Her gün duyduğumuz ve gördüğümüz ölüm haberleri, bizlere ‘ölüm ne güzel bir nasihatçidir’ gerçeğini haykırıyor.
Ama bu ölümlerin hiç biri insanın tanıdığı, bildiği, beraber yiyip-içtiği, konuştuğu, yakın hissettiği bir arkadaşını, dostunu kaybetmesi kadar derinden etkilemiyor ve hayata karşı ilgisini zedelemiyor. Her gün yüzlerce kaza ve ölüm haberlerini duyuyoruz. Televizyon ekranına düşen acı tablolara/sahnelere ‘vah-vah’ diyerek ölüme karşı gafletimizi geçiştiriyoruz. Vicdanın ezber nakaratı olan ‘yazık olmuş’ sözleriyle vurdumduymaz ve ölüme karşı duyarsız olan alışkanlığımıza devam ediyoruz.

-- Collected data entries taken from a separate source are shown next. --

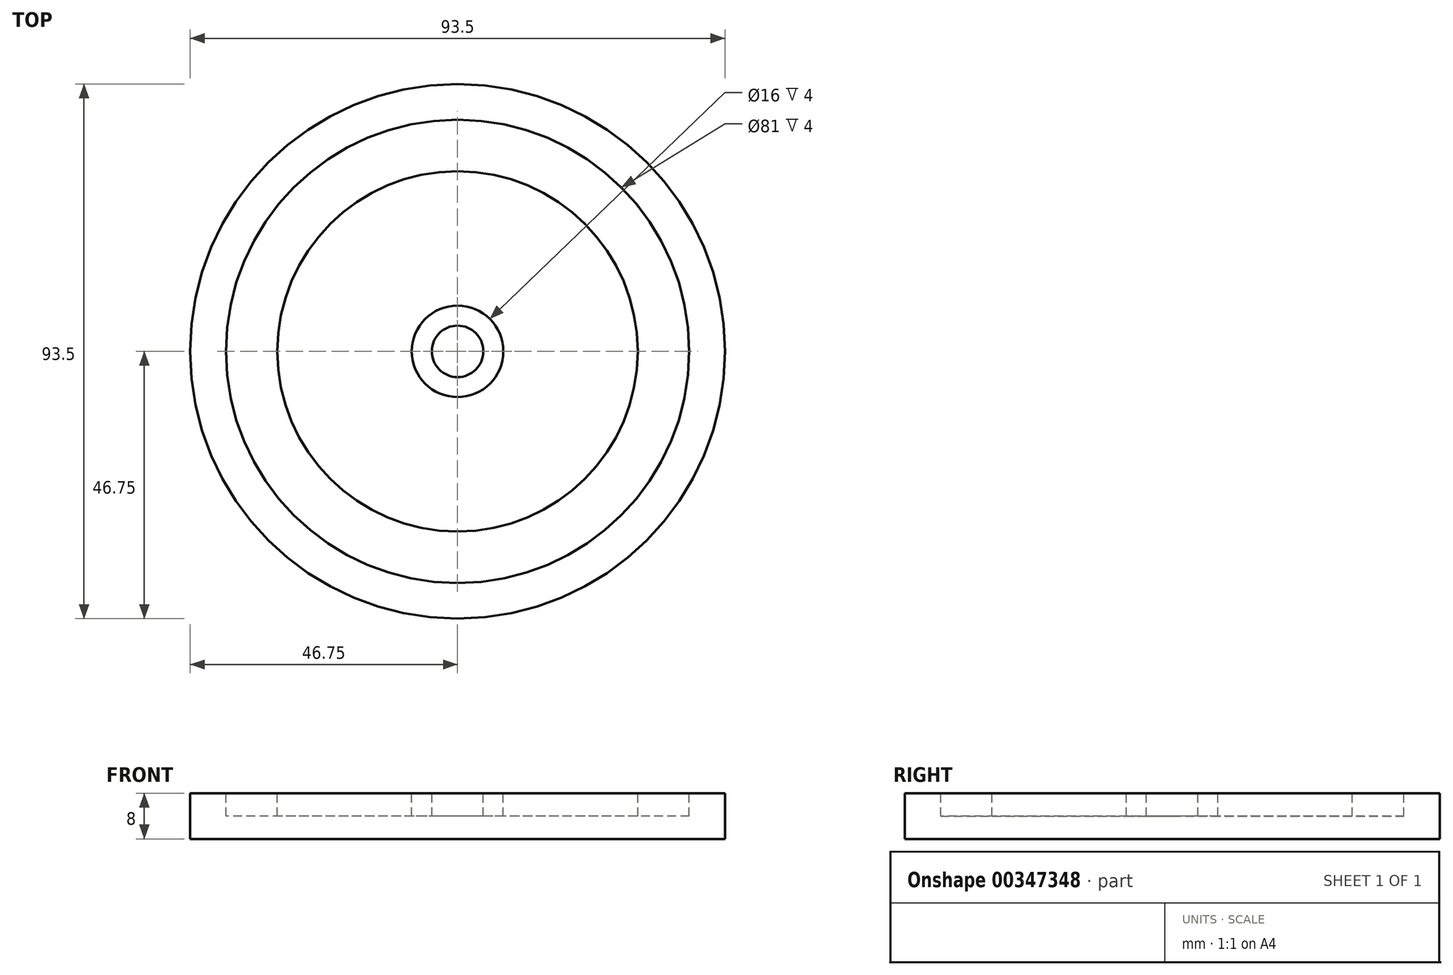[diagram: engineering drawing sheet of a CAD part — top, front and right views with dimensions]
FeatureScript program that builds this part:
annotation { "Feature Type Name" : "Feature", "Feature Type Description" : "" }
export const myFeature = defineFeature(function(context is Context, id is Id, definition is map)
    precondition{}
    {
        {
            var Q0;
            Q0=qCreatedBy(makeId("Top.planeOp"),FACE);
            var sketch = newSketch(context, id + "F0", { "sketchPlane" : qUnion([Q0])});
            skCircle(sketch, "E0", {"center": v(0, 0) * mm, "radius": 46.75 * mm});
            skSolve(sketch);
        }
        {
            var Q0;
            Q0=makeQuery(id+"F0.imprint","IMPRINT",FACE,{"disambiguationData":[TD([[makeQuery(id+"F0.imprint","IMPRINT",EDGE,{"derivedFrom":sQuery(id+"F0.wireOp",EDGE,"E0")}),1.0]])]});
            extrude(context, id + "F1", {"entities" : qUnion([Q0]), "depth" : 8 * mm});
        }
        {
            var Q0;
            Q0=makeQuery(id+"F1.opExtrude","CAP_FACE",FACE,{"disambiguationData":[OSD([sQuery(id+"F0.wireOp",EDGE,"E0")])],"isStart":false});
            var sketch = newSketch(context, id + "F2", { "sketchPlane" : qUnion([Q0])});
            skCircle(sketch, "E1", {"center": v(0, 0) * mm, "radius": 4.5 * mm});
            skCircle(sketch, "E2", {"center": v(0, 0) * mm, "radius": 8 * mm});
            skCircle(sketch, "E3", {"center": v(0, 0) * mm, "radius": 31.5 * mm});
            skCircle(sketch, "E4", {"center": v(0, 0) * mm, "radius": 40.5 * mm});
            skSolve(sketch);
        }
        {
            var Q0;
            Q0=makeQuery(id+"F2.imprint","IMPRINT",FACE,{"disambiguationData":[TD([[makeQuery(id+"F2.imprint","IMPRINT",EDGE,{"derivedFrom":sQuery(id+"F2.wireOp",EDGE,"E1")}),-1.0]])]});
            extrude(context, id + "F3", {"entities" : qUnion([Q0]), "operationType" : NewBodyOperationType.REMOVE, "oppositeDirection" : true, "depth" : 4 * mm});
        }
        {
            var Q0;
            Q0=makeQuery(id+"F2.imprint","IMPRINT",FACE,{"disambiguationData":[TD([[makeQuery(id+"F2.imprint","IMPRINT",EDGE,{"derivedFrom":sQuery(id+"F2.wireOp",EDGE,"E3")}),-1.0]])]});
            extrude(context, id + "F4", {"entities" : qUnion([Q0]), "operationType" : NewBodyOperationType.REMOVE, "oppositeDirection" : true, "depth" : 4 * mm});
        }
    });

Dün sabah telefonum acı acı çalmaya başladı. Bir türlü kaldırmak istemiyordum. Sebebini bilmiyordum ama cevap vermek içimden bir türlü gelmiyordu. Hani telefon çalınca millet olarak heyecan ve telaşımız bilinen bir şeydir. Israrla çalmaya devam edince yeşil tuşa basıp ‘efendim’ dedim. Karşıdan gelen ses tanıdıktı ama inanın ses tonu o kadar kötü ve acıydı ki, haberi vermeden kulağımı kapatmak istedim.
Hacı Selim’in ölüm haberi önce kulağımda bir süre durdu/dondu. O sözcüğü kulak zarım beynime söylemek/taşımak istemiyordu. Yerimde durmuş, donmuş, solmuş, yaşam emaresi sadece nefes almakla olan bir kütleye dönüşmüştüm. Kulağımda çınlayan o buz gibi haber, yavaş-yavaş bedenime yayıldı. Kabullenmek zorunda kaldım. Ama kalbim bu habere bir türlü inanmak istemiyordu. Halen Selim’in yokluğuna inanmak istemiyorum.
Ne yazık ki artık Selim aramızda yok. Fakat Selim’in geride bıraktığı silinmez izleri ve hizmetleri içimizde daima var olacaktır.
Selim bedenini alıp hakikat yolculuğuna çıkarken, geride bizlere neler bıraktı? Neler bırakmadı ki?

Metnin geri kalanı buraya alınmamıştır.